Collected data

_ _ _

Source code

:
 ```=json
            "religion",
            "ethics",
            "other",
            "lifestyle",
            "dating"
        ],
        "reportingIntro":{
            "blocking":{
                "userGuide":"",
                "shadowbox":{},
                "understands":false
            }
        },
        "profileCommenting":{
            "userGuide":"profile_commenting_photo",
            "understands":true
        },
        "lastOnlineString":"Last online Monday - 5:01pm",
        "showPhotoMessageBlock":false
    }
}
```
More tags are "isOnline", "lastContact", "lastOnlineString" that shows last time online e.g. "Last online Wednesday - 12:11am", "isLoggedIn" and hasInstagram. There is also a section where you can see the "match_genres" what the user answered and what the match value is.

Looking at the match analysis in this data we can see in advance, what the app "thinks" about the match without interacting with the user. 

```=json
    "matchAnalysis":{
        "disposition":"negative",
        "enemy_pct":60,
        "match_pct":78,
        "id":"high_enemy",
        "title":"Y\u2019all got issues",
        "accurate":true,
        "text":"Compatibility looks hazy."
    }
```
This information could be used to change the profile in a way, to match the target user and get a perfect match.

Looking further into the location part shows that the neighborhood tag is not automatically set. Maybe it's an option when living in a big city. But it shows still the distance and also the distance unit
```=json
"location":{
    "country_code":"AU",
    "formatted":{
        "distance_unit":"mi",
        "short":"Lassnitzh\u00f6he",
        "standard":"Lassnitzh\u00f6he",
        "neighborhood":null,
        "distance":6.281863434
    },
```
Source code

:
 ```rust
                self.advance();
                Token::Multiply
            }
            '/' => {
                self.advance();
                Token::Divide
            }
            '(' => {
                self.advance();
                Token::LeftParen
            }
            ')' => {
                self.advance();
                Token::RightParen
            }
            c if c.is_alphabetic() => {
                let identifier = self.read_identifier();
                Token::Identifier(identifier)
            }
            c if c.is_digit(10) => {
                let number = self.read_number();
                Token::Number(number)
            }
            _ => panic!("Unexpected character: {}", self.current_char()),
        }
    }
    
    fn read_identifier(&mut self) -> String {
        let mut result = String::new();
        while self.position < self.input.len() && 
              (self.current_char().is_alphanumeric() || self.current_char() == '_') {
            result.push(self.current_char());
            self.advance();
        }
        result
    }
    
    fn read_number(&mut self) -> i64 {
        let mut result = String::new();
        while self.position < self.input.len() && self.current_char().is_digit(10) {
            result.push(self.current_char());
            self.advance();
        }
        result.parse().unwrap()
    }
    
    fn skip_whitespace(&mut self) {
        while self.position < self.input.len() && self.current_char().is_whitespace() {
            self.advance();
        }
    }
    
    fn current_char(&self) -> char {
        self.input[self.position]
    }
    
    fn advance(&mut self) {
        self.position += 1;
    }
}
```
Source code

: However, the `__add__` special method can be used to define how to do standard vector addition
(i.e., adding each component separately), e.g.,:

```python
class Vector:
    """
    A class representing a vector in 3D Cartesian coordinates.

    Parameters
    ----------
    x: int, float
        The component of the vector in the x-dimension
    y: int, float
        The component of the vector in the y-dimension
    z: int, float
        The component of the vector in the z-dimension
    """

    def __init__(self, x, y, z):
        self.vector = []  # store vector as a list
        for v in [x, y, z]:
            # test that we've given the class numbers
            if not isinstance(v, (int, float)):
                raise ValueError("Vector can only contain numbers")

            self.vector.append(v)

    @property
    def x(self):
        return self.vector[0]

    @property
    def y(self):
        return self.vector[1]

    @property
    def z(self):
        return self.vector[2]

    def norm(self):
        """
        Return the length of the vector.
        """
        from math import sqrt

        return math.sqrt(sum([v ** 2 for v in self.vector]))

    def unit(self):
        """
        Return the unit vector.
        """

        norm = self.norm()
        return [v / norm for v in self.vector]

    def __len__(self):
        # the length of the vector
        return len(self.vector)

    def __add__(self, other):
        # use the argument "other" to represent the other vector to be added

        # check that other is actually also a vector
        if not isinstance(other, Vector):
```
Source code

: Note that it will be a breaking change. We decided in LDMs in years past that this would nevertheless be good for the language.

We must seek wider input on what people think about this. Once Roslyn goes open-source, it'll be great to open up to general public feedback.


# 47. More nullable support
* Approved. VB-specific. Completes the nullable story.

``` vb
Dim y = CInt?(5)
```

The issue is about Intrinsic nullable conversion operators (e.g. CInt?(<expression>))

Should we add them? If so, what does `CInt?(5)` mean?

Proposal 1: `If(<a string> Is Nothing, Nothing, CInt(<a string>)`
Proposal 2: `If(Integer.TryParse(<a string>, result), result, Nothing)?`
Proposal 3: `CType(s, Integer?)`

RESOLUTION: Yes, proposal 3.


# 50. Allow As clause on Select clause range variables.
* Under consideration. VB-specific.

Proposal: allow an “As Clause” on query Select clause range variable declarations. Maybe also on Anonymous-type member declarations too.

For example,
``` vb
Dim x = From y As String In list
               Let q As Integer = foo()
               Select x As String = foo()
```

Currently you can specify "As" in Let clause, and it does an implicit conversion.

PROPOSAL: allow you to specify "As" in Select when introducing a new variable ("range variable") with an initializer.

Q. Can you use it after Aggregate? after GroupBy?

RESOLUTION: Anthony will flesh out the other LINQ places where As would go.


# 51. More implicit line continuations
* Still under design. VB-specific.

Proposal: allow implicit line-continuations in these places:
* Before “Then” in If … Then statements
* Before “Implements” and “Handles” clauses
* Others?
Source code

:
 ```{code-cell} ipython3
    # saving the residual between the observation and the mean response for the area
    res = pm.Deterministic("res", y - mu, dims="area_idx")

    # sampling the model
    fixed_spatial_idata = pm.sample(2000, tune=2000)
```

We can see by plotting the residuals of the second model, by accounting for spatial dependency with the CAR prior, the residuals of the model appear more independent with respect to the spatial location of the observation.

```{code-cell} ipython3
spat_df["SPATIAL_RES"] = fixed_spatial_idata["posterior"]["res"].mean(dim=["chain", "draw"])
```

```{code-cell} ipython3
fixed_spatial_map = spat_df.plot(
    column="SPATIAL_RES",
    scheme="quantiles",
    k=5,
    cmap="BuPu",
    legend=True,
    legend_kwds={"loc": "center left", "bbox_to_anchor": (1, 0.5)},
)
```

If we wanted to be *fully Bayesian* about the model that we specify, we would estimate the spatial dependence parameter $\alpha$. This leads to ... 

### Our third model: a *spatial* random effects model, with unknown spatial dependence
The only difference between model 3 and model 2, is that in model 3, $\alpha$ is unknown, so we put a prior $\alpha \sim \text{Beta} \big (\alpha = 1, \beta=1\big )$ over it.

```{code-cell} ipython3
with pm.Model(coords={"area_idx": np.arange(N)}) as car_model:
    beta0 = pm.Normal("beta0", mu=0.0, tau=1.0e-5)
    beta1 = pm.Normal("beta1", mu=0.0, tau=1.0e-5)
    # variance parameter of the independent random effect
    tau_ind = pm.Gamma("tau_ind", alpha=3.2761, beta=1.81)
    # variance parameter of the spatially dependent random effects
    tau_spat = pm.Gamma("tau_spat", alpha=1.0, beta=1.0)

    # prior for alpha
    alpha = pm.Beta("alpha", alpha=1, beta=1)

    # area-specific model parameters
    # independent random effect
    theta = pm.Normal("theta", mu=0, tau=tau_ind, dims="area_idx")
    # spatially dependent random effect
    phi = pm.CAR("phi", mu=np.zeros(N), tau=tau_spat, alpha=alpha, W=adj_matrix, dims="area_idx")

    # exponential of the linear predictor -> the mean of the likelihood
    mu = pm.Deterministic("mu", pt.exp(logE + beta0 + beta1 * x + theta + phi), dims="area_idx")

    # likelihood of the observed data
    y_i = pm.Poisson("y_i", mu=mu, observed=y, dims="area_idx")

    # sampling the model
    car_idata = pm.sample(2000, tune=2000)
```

_ _ _

» **Your goal**:
Scan the records above for the string "conversion", and copy every line where it turns up.

» **Written reply**:
The issue is about Intrinsic nullable conversion operators (e.g. CInt?(<expression>))
Currently you can specify "As" in Let clause, and it does an implicit conversion.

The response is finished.